# Which analog digital converter???



## swong46 (Feb 15, 2010)

My mom wants a digital converter so here I am to see what info I can find. There are so many digital converters out there but it seems they are either standard definition or they're bad. 

I looked at the magnavox one but it seems it breaks easy
The apex one has 1/5 stars average
List goes on and on

I need a 1080p capable one that I can rely on to work well. What is out there that actually works?

Thanks guys


----------



## Ares (Nov 23, 2009)

Are you looking for a Digital to Analog converter box? Is your mom's TV an SD or HD model?


----------



## swong46 (Feb 15, 2010)

Yeah, that is what I am looking for. Her TV are standard but will be upgraded to HD in the future. But I guess I should ask for SD and HD model, since I doubt she will upgrade all the TV's


----------



## Ares (Nov 23, 2009)

You won't need a convert box for an HDTV since it has an HD Tuner built-in, for the SDTV the box will take the digital broadcast and convert it to analog so her SDTV will get the channels she normally watches.


----------



## swong46 (Feb 15, 2010)

Oh, so what is the point for certain converter boxes that are HD capable?


----------



## Ares (Nov 23, 2009)

The converter boxes are for:

1) Those who may have no desire to purchase an HDTV.

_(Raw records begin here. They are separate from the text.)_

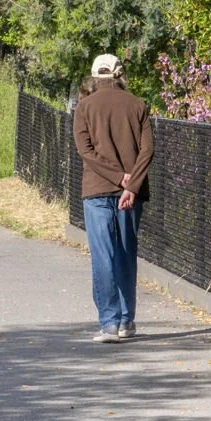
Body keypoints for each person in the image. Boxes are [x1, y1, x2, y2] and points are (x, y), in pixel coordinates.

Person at [73, 52, 153, 341]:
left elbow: (86, 151)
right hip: (132, 193)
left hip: (97, 190)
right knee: (126, 253)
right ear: (120, 75)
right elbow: (147, 151)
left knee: (103, 255)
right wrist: (130, 185)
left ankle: (108, 322)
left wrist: (117, 177)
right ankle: (126, 321)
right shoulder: (138, 106)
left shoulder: (84, 107)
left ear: (95, 77)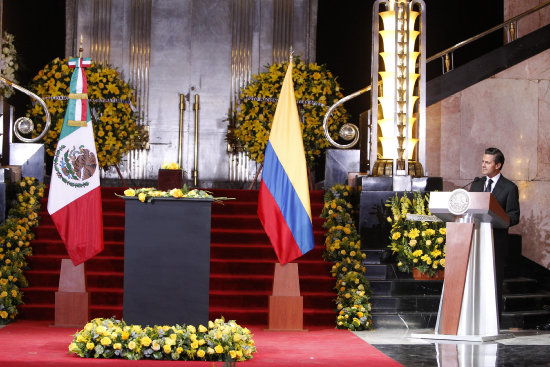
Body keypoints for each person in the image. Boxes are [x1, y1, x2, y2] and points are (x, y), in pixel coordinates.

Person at [470, 147, 520, 324]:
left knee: (493, 281)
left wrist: (497, 219)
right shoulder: (476, 184)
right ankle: (473, 319)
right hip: (474, 240)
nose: (483, 165)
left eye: (488, 162)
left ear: (498, 165)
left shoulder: (509, 188)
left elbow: (514, 216)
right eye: (483, 161)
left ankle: (493, 322)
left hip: (495, 242)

2) Who may not be able to purchase a new set due to price restrictions, $60 vs $500-$2000

Just to make sure we are on the same page, what model was the Magnavox converter you where looking at?


----------



## swong46 (Feb 15, 2010)

Yeah, but I mean converter boxes that are SD only or have HD feature. If HD tv's already have a tuner built in, what is the need for a converter box with HD if a SD tv cannot play HD?

I was looking at the Magnavox TB110MW9


----------



## Ares (Nov 23, 2009)

So we are on the same page good, The broadcast signal is digital which an SDTV can't get so the box helps converts it to an analog signal so it will step down the resolution to SD so it can be seen on an SDTV. The box is a 2 in 1 device it's an HD tuner plus a converter for SDTV where as an HDTV has a built-in tuner and has no need for a converter since it can display all current resolutions.


----------



## swong46 (Feb 15, 2010)

Is there one you can recommend that is good? Seems like the Coby DTV102 is good.


----------



## Ares (Nov 23, 2009)

Sorry about taking awhile to get back to you, there are two that I have used that are good.

1) Zenith DTT901 

There is only one issue that I can think of it's the remote it's not senior citizen friendly due to the small buttons.

2) RCA DTA800B1 

The only issue I had with this one is it didn't come with a composite cable to hook it up.


----------